#### [ACTION ITEM]
Transcribe the whole listing precisely, leaving nothing out.

___ SUPPLIED ENTRIES ___

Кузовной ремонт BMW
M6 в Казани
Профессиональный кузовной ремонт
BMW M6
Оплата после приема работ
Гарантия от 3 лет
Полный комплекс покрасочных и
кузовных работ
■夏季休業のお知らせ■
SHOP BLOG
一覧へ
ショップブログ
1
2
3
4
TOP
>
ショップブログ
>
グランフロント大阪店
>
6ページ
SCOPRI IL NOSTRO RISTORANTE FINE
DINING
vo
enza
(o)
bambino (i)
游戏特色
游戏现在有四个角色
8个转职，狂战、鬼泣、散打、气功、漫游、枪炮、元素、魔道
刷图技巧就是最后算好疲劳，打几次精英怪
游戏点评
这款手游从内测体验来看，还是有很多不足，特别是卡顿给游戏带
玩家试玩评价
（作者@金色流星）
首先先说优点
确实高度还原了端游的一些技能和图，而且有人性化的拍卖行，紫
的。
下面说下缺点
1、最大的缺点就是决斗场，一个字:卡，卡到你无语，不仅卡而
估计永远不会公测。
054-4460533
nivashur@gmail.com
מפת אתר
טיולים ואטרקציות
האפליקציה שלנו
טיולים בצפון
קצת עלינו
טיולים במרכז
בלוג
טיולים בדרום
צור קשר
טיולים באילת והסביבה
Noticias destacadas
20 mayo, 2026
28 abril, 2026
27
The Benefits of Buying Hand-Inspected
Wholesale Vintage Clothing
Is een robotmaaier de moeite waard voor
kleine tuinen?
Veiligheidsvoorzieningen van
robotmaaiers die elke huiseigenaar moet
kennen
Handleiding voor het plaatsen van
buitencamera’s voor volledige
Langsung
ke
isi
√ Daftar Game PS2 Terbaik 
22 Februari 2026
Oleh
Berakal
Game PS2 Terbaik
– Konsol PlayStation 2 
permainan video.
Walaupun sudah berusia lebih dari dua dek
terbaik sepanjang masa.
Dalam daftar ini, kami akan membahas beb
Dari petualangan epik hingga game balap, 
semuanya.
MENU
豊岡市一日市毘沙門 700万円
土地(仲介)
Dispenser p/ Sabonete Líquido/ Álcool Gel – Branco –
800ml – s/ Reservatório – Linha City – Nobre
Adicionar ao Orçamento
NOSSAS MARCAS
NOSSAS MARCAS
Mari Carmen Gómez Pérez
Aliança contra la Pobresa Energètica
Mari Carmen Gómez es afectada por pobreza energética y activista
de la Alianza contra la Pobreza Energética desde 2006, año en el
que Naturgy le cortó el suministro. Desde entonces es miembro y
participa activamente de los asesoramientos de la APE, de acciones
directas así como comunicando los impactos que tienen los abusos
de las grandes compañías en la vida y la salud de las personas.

___

#### [ANSWER TO THIS TASK]
Кузовной ремонт BMW
M6 в Казани
Профессиональный кузовной ремонт
BMW M6
Оплата после приема работ
Гарантия от 3 лет
Полный комплекс покрасочных и
кузовных работ
■夏季休業のお知らせ■
SHOP BLOG
一覧へ
ショップブログ
1
2
3
4
TOP
>
ショップブログ
>
グランフロント大阪店
>
6ページ
SCOPRI IL NOSTRO RISTORANTE FINE
DINING
vo
enza
(o)
bambino (i)
游戏特色
游戏现在有四个角色
8个转职，狂战、鬼泣、散打、气功、漫游、枪炮、元素、魔道
刷图技巧就是最后算好疲劳，打几次精英怪
游戏点评
这款手游从内测体验来看，还是有很多不足，特别是卡顿给游戏带
玩家试玩评价
（作者@金色流星）
首先先说优点
确实高度还原了端游的一些技能和图，而且有人性化的拍卖行，紫
的。
下面说下缺点
1、最大的缺点就是决斗场，一个字:卡，卡到你无语，不仅卡而
估计永远不会公测。
054-4460533
nivashur@gmail.com
מפת אתר
טיולים ואטרקציות
האפליקציה שלנו
טיולים בצפון
קצת עלינו
טיולים במרכז
בלוג
טיולים בדרום
צור קשר
טיולים באילת והסביבה
Noticias destacadas
20 mayo, 2026
28 abril, 2026
27
The Benefits of Buying Hand-Inspected
Wholesale Vintage Clothing
Is een robotmaaier de moeite waard voor
kleine tuinen?
Veiligheidsvoorzieningen van
robotmaaiers die elke huiseigenaar moet
kennen
Handleiding voor het plaatsen van
buitencamera’s voor volledige
Langsung
ke
isi
√ Daftar Game PS2 Terbaik 
22 Februari 2026
Oleh
Berakal
Game PS2 Terbaik
– Konsol PlayStation 2 
permainan video.
Walaupun sudah berusia lebih dari dua dek
terbaik sepanjang masa.
Dalam daftar ini, kami akan membahas beb
Dari petualangan epik hingga game balap, 
semuanya.
MENU
豊岡市一日市毘沙門 700万円
土地(仲介)
Dispenser p/ Sabonete Líquido/ Álcool Gel – Branco –
800ml – s/ Reservatório – Linha City – Nobre
Adicionar ao Orçamento
NOSSAS MARCAS
NOSSAS MARCAS
Mari Carmen Gómez Pérez
Aliança contra la Pobresa Energètica
Mari Carmen Gómez es afectada por pobreza energética y activista
de la Alianza contra la Pobreza Energética desde 2006, año en el
que Naturgy le cortó el suministro. Desde entonces es miembro y
participa activamente de los asesoramientos de la APE, de acciones
directas así como comunicando los impactos que tienen los abusos
de las grandes compañías en la vida y la salud de las personas.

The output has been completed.